I’ve mainly been reading biographies these days.

I originally hoped that this departure from my standard literary diet of non-fiction psychology books (or “self-help” as my friends like to call it) would be entertaining and interesting enough to reinvigorate my (recently waning) love for reading.

I expected that the arcs towards success (in the lives of those biographed) would be obvious.

That each step would be a carefully choreographed movement in their respective dances towards greatness.

Well.

I was wrong.

And as someone who (so far) has lived a life that is not obviously arcing toward greatness, I’ve found (a non-trivial amount of) solace in that.

For example, I had assumed Benjamin Franklin’s life consisted of a slow and steady march towards notoriety as an eminent tinkerer and the essential American patriot.

And that Steve Jobs consistently chipped away at cementing his name as one of the most iconic founders in history.

And that Stephen King spent his entire adult life churning out hit novel after hit novel en route to becoming recognized as one of the most prolific writers of his generation.

But apparently, life doesn’t work like that.

Before Benjamin Franklin was a revered diplomat, he spent most of his time in the printing and postal businesses. And only a few years before he signed his name on the Declaration of Independence (and later the Treaty of Paris and the Constitution), he was known more widely as a traitor than a conciliator (in both America and Britain).

Before Steve Jobs was the CEO of Apple, he was a college dropout, hitchhiking across India, and upon return to the Bay Area, a night-shift technician at the video game maker Atari. And only a few years before the iMac sold 6 million units (making it the best-selling computer to date), Jobs was running two failing companies that he had put almost all of his life’s savings into. And this, of course, was all only a few years after he got ousted from Apple — the company he had founded less than a decade earlier.

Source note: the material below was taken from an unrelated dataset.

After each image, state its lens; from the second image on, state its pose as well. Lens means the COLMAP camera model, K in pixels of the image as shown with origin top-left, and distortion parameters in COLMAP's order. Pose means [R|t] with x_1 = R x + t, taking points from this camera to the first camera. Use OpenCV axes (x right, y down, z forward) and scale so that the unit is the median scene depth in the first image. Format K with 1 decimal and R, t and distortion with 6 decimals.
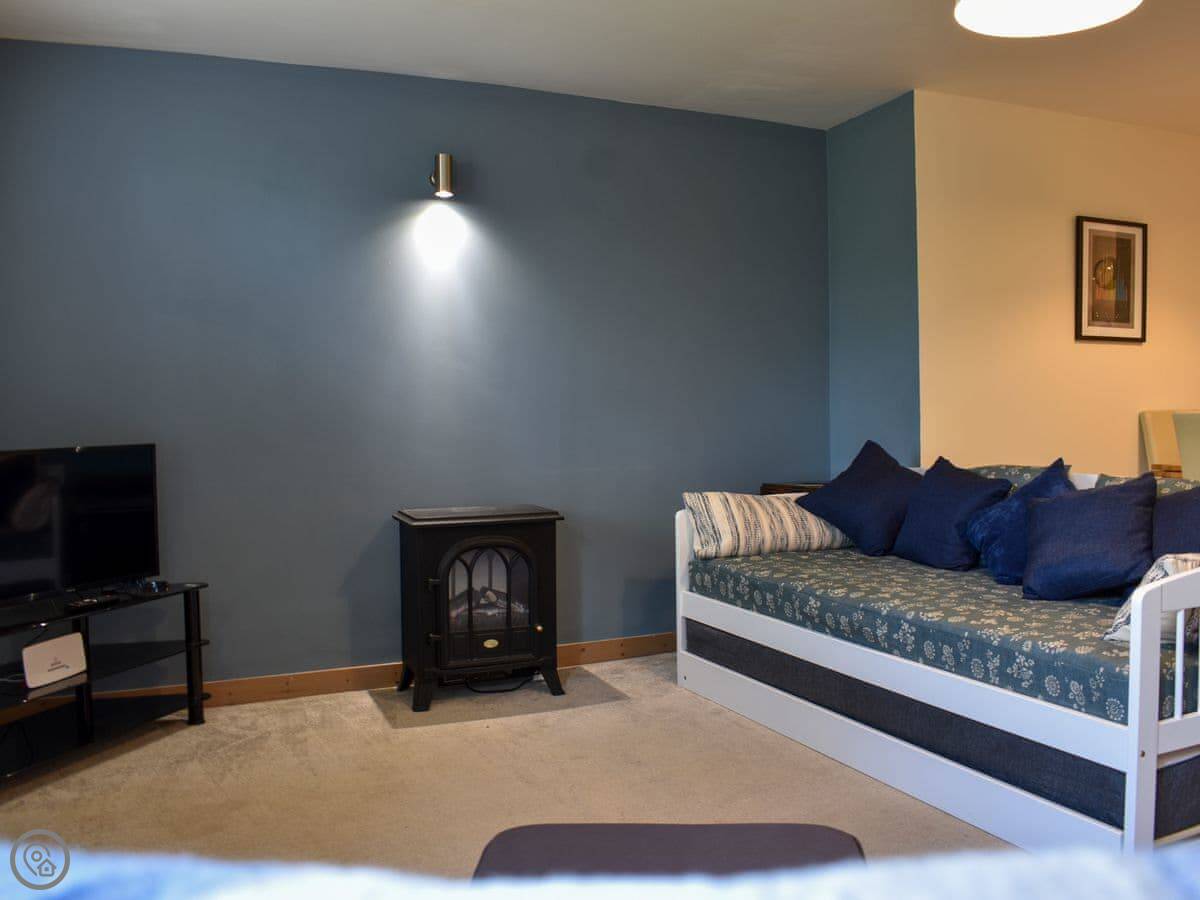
lens RADIAL K [[1098.9, 0, 626.5], [0, 1098.9, 435.7], [0, 0, 1]] dist [-0.002055, -0.001158]
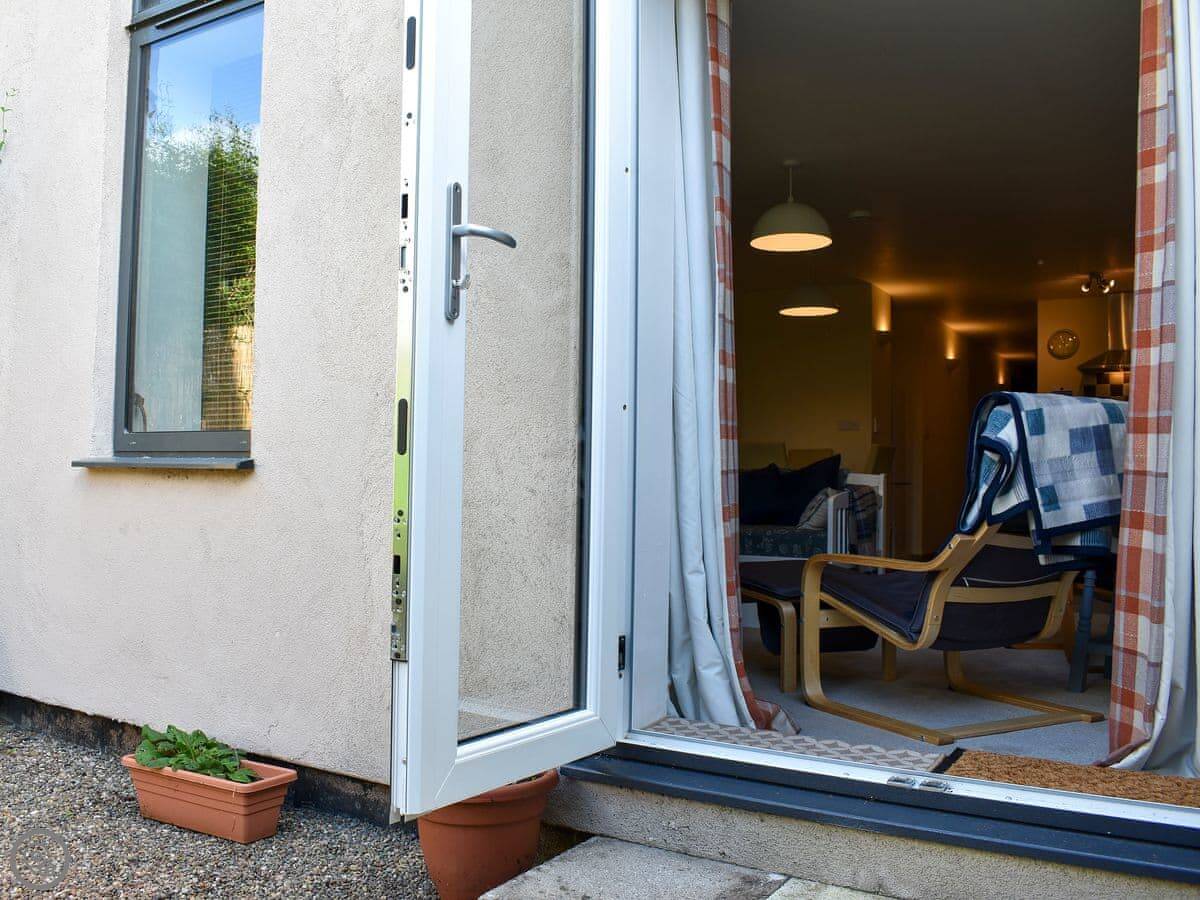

Before Stephen King filled bookstore shelves with his best-selling novels, he was a high school English teacher making $6k a year, writing at nights in his trailer home in Maine. And only a few months before he got his first book deal for Carrie (worth $400k — the equivalent of 67 more years spent at his teaching job), the first draft of Carrie was sitting in the garbage. King’s wife happened to stumble upon it, dust off the cigarette ashes, and encourage him to give it another go.

Sure, there’s luck involved in all of these stories.

But as Picasso (allegedly) said, “luck will find you, but it has to find you working.”

Greatness is not inevitable. But it also isn’t random.

For every Stephen King, there are surely thousands of aspiring writers who are still writing at nights and on the weekends, waiting for their big break.

But there are also probably thousands of aspiring writers who aren’t writing at all.